WAIMEA — The Waimea High School Army JROTC battalion, the Menehune Battalion, devoted Labor Day to connecting and giving back to the community, said Kahealani Numazawa-Pacanas, the battalion’s public-affairs officer.

“This is an important event for our program,” Numazawa-Pacanas said. “It is one of our largest sign-ups for any of our community-service events. The three-part community-service event commemorates the national holiday and connects our cadets and the community.”

Planned entirely by the cadet leadership, the battalion greeted the morning by raising American flags at select businesses in Waimea and Kekaha, the act being a way to introduce the underclassmen to one of the battalion’s frequent patriotic community-focused events.
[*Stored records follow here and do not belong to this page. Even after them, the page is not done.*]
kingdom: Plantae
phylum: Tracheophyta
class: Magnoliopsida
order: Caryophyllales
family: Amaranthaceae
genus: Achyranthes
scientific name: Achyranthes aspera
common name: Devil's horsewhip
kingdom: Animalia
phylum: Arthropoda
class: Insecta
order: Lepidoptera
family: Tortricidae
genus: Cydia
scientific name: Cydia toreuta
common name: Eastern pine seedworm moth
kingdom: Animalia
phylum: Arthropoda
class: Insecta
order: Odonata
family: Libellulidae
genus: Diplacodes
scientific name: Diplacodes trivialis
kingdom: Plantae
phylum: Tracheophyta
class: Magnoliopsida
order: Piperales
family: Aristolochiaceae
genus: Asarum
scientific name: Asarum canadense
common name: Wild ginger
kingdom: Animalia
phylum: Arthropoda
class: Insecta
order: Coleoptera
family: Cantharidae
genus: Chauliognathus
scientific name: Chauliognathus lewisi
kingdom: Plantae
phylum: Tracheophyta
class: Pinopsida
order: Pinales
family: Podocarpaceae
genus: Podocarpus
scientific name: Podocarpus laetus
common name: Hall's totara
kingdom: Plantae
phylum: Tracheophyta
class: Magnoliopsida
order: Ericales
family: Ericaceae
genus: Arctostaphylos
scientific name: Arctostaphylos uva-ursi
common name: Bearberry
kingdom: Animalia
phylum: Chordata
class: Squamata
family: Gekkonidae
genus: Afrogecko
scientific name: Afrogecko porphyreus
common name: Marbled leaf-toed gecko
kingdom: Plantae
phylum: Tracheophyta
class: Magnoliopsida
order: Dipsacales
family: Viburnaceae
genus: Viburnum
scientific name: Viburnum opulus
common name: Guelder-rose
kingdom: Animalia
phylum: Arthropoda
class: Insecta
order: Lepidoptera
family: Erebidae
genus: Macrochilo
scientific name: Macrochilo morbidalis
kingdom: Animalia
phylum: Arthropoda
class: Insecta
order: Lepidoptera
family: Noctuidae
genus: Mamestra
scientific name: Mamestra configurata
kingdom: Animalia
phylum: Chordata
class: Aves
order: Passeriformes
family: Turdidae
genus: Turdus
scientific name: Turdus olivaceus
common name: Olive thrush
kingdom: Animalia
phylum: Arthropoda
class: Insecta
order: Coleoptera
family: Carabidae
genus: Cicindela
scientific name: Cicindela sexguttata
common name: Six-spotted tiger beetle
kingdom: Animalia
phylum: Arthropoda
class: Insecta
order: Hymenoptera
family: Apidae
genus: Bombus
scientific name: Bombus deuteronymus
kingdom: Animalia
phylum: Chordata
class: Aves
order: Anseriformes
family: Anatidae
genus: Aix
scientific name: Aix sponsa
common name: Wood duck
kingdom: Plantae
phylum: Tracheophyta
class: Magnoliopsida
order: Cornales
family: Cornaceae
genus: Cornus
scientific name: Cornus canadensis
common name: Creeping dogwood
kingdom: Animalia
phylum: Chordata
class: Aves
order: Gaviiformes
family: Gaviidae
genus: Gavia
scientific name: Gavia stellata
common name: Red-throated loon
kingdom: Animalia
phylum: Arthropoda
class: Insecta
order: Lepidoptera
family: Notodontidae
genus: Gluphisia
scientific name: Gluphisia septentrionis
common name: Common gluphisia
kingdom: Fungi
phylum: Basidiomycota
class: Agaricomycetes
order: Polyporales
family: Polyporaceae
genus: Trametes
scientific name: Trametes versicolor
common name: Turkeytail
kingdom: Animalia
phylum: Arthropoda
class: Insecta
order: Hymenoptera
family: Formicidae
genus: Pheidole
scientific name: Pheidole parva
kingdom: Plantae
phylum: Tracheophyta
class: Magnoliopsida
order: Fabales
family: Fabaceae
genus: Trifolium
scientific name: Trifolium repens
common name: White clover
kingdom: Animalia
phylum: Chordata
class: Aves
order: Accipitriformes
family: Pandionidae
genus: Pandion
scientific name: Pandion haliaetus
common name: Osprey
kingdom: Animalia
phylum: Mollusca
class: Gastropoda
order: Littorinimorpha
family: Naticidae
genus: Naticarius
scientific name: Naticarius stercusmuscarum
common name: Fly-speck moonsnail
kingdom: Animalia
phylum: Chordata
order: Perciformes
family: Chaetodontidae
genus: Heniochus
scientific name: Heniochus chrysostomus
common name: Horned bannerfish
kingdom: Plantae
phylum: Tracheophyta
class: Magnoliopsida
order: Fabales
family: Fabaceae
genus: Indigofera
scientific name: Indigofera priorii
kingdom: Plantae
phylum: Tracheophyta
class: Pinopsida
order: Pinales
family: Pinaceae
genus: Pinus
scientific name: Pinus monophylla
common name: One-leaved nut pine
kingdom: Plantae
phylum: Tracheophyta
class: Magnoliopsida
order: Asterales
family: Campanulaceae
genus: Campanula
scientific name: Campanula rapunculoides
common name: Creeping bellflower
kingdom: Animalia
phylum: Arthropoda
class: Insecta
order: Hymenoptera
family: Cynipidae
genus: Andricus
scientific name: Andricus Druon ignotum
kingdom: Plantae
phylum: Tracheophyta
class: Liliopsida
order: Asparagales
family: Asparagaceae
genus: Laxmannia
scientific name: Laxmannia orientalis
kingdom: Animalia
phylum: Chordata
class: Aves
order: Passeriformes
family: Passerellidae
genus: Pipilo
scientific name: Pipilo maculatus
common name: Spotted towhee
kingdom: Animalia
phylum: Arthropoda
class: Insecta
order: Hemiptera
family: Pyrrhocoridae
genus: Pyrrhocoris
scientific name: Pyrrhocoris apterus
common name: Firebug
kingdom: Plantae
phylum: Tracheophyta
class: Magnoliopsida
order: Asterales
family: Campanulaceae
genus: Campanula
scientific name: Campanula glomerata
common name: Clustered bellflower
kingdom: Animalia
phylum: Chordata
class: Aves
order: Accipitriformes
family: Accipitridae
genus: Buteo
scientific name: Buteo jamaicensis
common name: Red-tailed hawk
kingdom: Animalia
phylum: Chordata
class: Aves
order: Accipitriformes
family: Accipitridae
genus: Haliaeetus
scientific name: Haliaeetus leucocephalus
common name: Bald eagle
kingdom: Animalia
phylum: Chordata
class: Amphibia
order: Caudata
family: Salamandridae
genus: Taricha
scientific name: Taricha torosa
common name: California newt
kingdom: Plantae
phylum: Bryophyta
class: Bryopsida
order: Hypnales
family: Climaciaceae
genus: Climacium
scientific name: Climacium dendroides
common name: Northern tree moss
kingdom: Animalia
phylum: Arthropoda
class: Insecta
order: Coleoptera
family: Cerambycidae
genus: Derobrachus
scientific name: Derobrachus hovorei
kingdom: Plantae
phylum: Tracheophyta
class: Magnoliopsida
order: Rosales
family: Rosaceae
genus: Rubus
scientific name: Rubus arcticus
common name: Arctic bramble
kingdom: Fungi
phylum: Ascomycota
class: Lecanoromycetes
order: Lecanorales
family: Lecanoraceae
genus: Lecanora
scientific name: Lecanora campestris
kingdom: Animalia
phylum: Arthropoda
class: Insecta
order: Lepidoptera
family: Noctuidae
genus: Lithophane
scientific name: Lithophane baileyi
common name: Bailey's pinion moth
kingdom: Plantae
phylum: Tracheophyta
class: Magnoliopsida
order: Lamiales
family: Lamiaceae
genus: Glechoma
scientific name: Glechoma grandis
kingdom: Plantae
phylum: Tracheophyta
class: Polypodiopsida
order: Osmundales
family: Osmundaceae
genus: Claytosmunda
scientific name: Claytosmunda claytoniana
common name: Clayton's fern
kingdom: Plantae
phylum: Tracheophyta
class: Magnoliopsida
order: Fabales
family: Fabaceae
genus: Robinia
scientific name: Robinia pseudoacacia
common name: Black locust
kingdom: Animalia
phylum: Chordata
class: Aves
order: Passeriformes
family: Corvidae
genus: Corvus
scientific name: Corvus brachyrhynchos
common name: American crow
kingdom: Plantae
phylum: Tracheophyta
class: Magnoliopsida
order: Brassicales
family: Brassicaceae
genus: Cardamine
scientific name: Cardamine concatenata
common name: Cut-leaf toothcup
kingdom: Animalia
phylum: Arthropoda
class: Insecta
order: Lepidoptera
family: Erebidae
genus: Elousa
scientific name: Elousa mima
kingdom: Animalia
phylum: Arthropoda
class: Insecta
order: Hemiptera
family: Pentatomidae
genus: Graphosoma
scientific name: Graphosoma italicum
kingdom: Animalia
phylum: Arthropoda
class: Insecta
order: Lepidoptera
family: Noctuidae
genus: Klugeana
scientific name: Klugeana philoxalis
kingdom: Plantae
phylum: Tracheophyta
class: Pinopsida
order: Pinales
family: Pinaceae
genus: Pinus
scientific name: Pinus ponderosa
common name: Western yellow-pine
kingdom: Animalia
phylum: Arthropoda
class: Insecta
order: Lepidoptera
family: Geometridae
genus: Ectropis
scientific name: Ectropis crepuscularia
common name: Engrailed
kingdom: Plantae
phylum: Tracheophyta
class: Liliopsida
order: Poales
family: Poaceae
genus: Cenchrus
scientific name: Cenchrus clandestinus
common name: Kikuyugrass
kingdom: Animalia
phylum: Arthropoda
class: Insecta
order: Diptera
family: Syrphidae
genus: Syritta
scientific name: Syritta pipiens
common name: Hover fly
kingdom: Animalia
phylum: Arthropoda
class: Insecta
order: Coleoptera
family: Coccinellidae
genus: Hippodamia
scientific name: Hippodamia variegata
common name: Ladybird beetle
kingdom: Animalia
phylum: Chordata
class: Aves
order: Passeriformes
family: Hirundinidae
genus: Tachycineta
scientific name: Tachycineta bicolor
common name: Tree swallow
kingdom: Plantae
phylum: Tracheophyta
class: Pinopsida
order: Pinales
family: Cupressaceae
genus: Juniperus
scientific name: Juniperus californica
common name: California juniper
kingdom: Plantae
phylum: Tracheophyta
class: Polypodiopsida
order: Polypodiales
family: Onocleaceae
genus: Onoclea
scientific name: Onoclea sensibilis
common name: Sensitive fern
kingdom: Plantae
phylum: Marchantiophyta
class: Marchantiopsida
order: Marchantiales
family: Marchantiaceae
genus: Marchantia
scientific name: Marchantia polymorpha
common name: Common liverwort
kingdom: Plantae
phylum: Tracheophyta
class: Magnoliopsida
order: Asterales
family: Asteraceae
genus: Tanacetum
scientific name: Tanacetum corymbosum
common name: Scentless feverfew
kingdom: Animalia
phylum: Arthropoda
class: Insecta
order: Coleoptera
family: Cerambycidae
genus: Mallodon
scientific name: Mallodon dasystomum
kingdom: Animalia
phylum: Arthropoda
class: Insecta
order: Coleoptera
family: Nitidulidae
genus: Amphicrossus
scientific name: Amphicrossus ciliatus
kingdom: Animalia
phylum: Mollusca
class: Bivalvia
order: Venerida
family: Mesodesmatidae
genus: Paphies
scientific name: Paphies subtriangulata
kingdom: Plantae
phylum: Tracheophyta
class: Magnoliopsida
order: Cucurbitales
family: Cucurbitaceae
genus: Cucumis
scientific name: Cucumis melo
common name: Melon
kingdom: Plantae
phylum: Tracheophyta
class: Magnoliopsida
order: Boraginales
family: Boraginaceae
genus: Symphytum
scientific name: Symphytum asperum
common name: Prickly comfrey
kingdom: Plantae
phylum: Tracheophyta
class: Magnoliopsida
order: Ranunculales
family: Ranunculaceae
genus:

The posting of the flags on the main thoroughfares provides a positive image of the communities for residents and visitors alike.

“Labor Day continued with an outdoor open house on the school’s campus to showcase our diverse special teams, including Raiders, Air Riflery, Color Guard, Honor Guard, Armed Drill and Sabre Drill,” Numazawa-Pacanas said.

“The JROTC leaders were able to demonstrate the unique possibilities available to new cadets and parents to enhance their respective high-school experience.”

Moving under the flag-decorated avenue, the battalion adjourned to a kalo (taro) farm to work with the Kumano I Ke Ala nonprofit group in Waimea Valley.

“The cadets were intrigued and found it interesting and meaningful to integrate learning with community support while connecting them to traditional Hawaiian culture through the native farming plot,” Numazawa-Pacanas said.

“Working in the fields, the cadets learned the various aspects of heritage-based farming by proper application of organic fertilizers produced on-site as well as mulching and weeding the indigenous crops,” she said.

The demonstration of lessons learned — appreciating the many dimensions of producing crops and the significance of preserving the land and its culture — was evident in the result of the cadets’ hard labor.

“Cadets who participated in the events earned community-service hours, and those who participated in all three community service events earned the JROTC Community Service Ribbon to don proudly on their uniforms,” Numazawa-Pacanas said.

“By the end of Labor Day, the Waimea JROTC cadets had planned, coordinated and safely executed a myriad of activities that honored their nation, state, local communities and school while learning, growing and serving a larger purpose than self.”

The cadets and battalion leadership closed the day with a spaghetti and hot dog lunch provided by the JROTC Family Support Group, with large doses of team-building time as the cadets deployed to take down and retrieve the American flags posted in Waimea and Kekaha.